Tienes mucha razón cuando dices que el Matrimonio es para que los cónyuges sean felices. De hecho, el fin del Matrimonio cristiano es la unitividad y la pro creatividad; y de ambos elementos se deriva la felicidad, porque ambas cosas sólo se pueden basar en el amor. El trabajo de los esposos consiste principalmente en mantenerse unidos en el amor, pues de otra manera, lo que debiera ser felicidad se convierte en una terrible carga.

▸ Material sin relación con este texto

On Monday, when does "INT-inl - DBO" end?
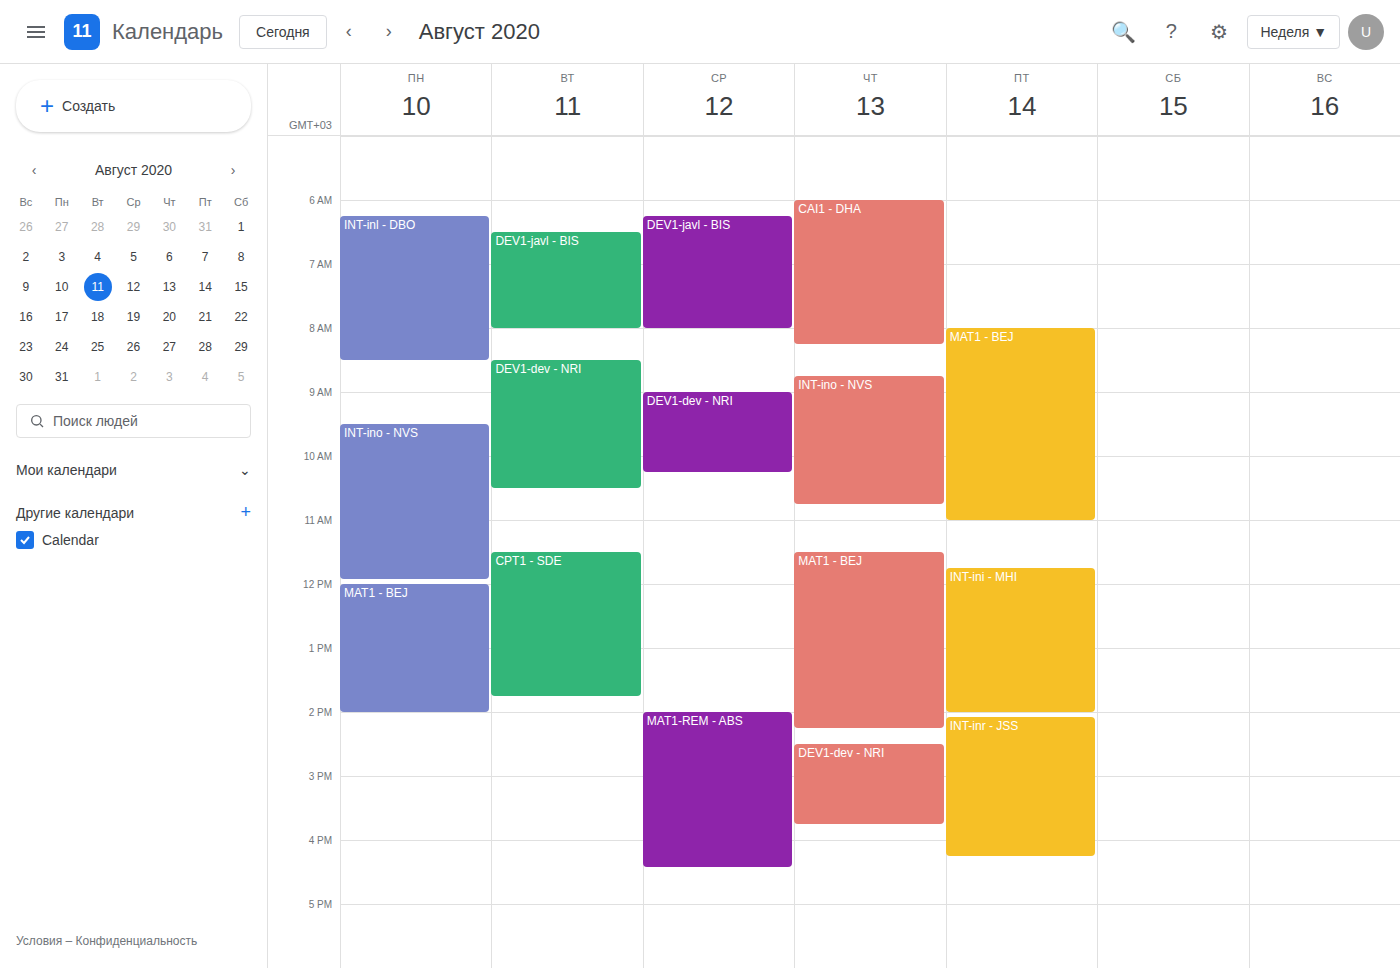
8:30 AM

Ahora bien, cuando las cosas van mal, debe darse el remedio indicado: si los esposos se casan poniendo a Dios de testigo en el sacramento, no hay razón para que se intente romper aquella promesa con un divorcio. El divorcio no le hace nada al compromiso contraído ante Dios, es un autoengaño. Hay cosas esenciales que no soluciona el divorcio. Lo que hace falta es que el cónyuge agresor vuelva al amor, olvidándose de la idea de que el amor se acaba, pues el amor no puede reducirse a un mero sentimiento.

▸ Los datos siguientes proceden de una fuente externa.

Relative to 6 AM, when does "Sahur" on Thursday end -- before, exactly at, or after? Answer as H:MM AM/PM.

Pero no estoy diciendo que tienen que vivir juntos a “fuerza”. La Iglesia propone como primer y mejor camino la reconciliación, tomando en cuenta tanto a los cónyuges como a sus hijos; pero si la reconciliación no es posible, se contempla también la separación, aunque manteniendo el vínculo del Matrimonio. Claro que las agresiones no se pueden tolerar en el Matrimonio; si se dan, lo más lógico es que los esposos se separen, al menos mientras se enfrenta el problema de un modo más civilizado. No se debe aceptar la agresión bajo ninguna circunstancia; ni siquiera como “sacrificio”, pues el matrimonio es para amar y no para odiar.